* _Given data_:
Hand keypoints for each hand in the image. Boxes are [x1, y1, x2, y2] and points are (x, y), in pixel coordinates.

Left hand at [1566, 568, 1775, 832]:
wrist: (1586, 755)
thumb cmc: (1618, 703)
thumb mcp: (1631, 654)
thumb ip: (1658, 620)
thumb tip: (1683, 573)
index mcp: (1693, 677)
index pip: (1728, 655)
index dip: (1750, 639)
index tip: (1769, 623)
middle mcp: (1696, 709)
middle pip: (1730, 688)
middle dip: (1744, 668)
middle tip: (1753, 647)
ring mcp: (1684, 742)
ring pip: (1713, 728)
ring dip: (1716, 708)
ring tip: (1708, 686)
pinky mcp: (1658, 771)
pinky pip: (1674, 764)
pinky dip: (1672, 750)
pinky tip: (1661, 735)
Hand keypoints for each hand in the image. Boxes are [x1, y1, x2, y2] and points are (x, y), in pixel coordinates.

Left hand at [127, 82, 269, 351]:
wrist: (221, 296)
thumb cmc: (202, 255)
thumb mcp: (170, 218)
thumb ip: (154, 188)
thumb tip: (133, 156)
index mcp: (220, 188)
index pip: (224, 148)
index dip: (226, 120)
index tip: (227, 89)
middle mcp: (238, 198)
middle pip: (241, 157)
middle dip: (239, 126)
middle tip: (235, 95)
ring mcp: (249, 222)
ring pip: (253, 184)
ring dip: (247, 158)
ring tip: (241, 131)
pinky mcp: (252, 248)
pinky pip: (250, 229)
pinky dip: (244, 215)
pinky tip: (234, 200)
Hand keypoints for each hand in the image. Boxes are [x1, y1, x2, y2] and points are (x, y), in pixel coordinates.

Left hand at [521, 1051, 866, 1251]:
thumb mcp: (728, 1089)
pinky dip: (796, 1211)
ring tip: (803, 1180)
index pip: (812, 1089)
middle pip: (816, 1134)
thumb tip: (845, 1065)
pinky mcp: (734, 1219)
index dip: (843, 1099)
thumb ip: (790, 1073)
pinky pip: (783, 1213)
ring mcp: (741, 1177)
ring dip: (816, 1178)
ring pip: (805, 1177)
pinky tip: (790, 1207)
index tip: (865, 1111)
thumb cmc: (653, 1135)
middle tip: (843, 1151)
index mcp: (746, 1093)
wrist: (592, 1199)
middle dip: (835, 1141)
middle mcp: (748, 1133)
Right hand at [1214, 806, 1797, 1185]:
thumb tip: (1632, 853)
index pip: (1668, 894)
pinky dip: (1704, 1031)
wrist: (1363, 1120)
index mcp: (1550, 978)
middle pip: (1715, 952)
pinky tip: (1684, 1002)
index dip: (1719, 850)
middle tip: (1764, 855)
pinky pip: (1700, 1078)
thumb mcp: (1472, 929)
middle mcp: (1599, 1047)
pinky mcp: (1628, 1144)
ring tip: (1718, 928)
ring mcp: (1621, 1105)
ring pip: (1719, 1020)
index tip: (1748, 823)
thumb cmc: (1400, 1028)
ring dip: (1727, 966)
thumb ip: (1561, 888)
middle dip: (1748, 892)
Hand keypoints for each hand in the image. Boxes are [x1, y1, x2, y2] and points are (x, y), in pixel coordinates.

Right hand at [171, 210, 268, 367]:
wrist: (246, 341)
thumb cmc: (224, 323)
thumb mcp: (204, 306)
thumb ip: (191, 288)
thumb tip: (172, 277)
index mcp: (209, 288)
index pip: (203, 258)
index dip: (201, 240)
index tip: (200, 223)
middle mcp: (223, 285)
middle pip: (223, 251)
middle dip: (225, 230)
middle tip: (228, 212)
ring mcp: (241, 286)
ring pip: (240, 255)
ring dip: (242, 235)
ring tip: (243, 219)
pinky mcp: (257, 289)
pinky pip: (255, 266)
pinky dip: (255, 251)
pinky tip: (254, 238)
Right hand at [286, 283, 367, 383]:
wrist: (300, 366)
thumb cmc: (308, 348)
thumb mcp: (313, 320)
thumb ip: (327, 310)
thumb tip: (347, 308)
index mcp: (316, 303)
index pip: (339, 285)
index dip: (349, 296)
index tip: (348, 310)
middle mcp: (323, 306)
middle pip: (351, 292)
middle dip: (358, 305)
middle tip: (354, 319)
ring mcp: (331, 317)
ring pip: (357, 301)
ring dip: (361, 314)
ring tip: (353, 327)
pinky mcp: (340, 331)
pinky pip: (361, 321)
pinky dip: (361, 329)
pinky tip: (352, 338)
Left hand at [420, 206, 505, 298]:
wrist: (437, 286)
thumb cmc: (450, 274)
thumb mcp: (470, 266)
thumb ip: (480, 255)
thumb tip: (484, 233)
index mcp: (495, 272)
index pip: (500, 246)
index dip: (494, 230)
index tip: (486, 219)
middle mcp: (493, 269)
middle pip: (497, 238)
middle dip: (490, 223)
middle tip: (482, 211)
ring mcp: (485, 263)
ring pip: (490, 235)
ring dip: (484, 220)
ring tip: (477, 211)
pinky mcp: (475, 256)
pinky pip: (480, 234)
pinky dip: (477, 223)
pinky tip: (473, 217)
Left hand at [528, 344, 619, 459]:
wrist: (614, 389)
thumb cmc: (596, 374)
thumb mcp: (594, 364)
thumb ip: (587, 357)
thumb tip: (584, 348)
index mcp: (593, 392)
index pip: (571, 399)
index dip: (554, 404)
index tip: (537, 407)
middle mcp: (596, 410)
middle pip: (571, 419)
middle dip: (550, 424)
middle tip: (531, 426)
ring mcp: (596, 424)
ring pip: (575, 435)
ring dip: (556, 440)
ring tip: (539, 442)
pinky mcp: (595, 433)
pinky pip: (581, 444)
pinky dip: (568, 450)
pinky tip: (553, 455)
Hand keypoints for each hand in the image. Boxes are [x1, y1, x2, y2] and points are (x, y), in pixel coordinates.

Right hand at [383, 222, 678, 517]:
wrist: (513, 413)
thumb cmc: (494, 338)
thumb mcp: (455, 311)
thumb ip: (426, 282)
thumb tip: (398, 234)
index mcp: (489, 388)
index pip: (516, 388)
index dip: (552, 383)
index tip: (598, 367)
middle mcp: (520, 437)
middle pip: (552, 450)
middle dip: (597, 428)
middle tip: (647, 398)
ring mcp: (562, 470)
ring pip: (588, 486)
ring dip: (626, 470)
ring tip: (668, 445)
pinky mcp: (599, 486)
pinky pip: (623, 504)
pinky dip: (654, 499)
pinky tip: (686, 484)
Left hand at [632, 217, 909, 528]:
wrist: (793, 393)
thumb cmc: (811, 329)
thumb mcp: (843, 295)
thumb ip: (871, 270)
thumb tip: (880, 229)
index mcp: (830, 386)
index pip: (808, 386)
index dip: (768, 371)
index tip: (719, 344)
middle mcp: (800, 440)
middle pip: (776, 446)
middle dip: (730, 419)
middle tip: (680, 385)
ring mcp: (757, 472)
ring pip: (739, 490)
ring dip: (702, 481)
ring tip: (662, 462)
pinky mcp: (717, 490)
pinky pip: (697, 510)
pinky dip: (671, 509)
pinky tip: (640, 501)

* _What you need to do_: Once you have counted the lines above that hold the word "Left", report only that total.

* _Result below_: 6